• **What to produce**: Transcribe, without alteration, only the lines from the one containing "A proposed commencement" through the last line of the material, both ends included.
|---|
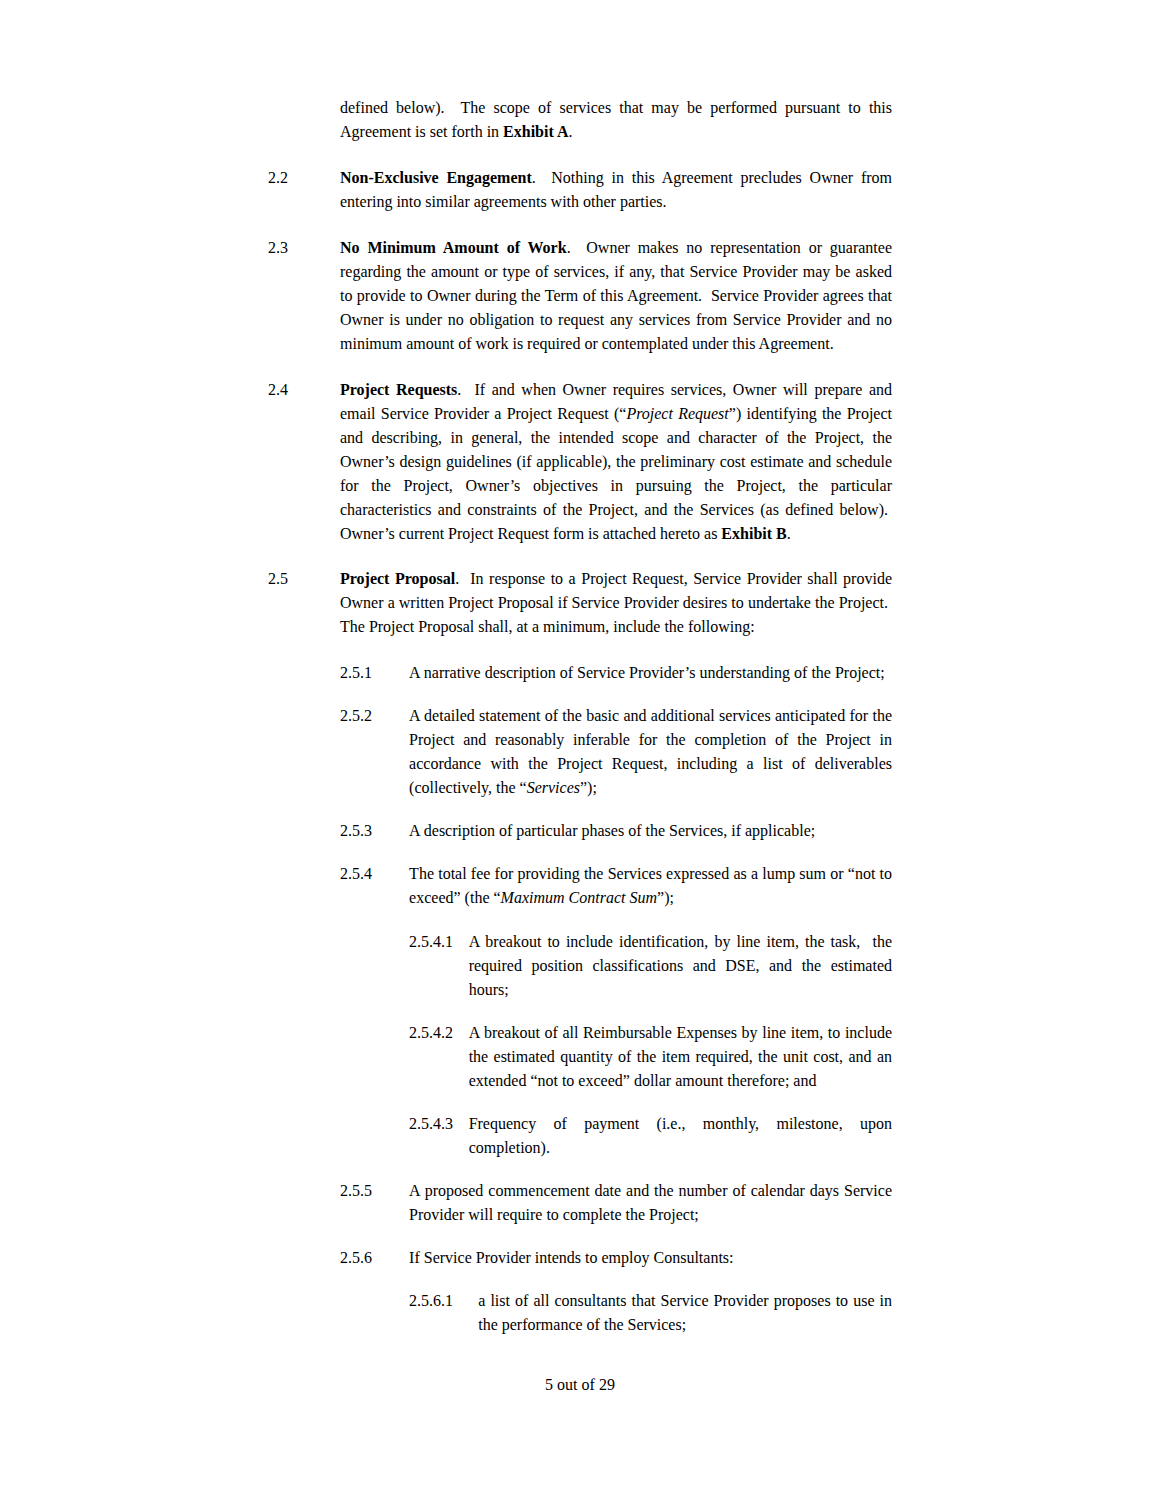defined below). The scope of services that may be performed pursuant to this Agreement is set forth in Exhibit A.
2.2
Non-Exclusive Engagement. Nothing in this Agreement precludes Owner from entering into similar agreements with other parties.
2.3
No Minimum Amount of Work. Owner makes no representation or guarantee regarding the amount or type of services, if any, that Service Provider may be asked to provide to Owner during the Term of this Agreement. Service Provider agrees that Owner is under no obligation to request any services from Service Provider and no minimum amount of work is required or contemplated under this Agreement.
2.4
Project Requests. If and when Owner requires services, Owner will prepare and email Service Provider a Project Request (“Project Request”) identifying the Project and describing, in general, the intended scope and character of the Project, the Owner’s design guidelines (if applicable), the preliminary cost estimate and schedule for the Project, Owner’s objectives in pursuing the Project, the particular characteristics and constraints of the Project, and the Services (as defined below). Owner’s current Project Request form is attached hereto as Exhibit B.
2.5
Project Proposal. In response to a Project Request, Service Provider shall provide Owner a written Project Proposal if Service Provider desires to undertake the Project. The Project Proposal shall, at a minimum, include the following:
2.5.1
A narrative description of Service Provider’s understanding of the Project;
2.5.2
A detailed statement of the basic and additional services anticipated for the Project and reasonably inferable for the completion of the Project in accordance with the Project Request, including a list of deliverables (collectively, the “Services”);
2.5.3
A description of particular phases of the Services, if applicable;
2.5.4
The total fee for providing the Services expressed as a lump sum or “not to exceed” (the “Maximum Contract Sum”);
2.5.4.1
A breakout to include identification, by line item, the task, the required position classifications and DSE, and the estimated hours;
2.5.4.2
A breakout of all Reimbursable Expenses by line item, to include the estimated quantity of the item required, the unit cost, and an extended “not to exceed” dollar amount therefore; and
2.5.4.3
Frequency of payment (i.e., monthly, milestone, upon completion).
2.5.5
A proposed commencement date and the number of calendar days Service Provider will require to complete the Project;
2.5.6
If Service Provider intends to employ Consultants:
2.5.6.1
a list of all consultants that Service Provider proposes to use in the performance of the Services;
5 out of 29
|---|
• **Answer section**:
A proposed commencement date and the number of calendar days Service Provider will require to complete the Project;
2.5.6
If Service Provider intends to employ Consultants:
2.5.6.1
a list of all consultants that Service Provider proposes to use in the performance of the Services;
5 out of 29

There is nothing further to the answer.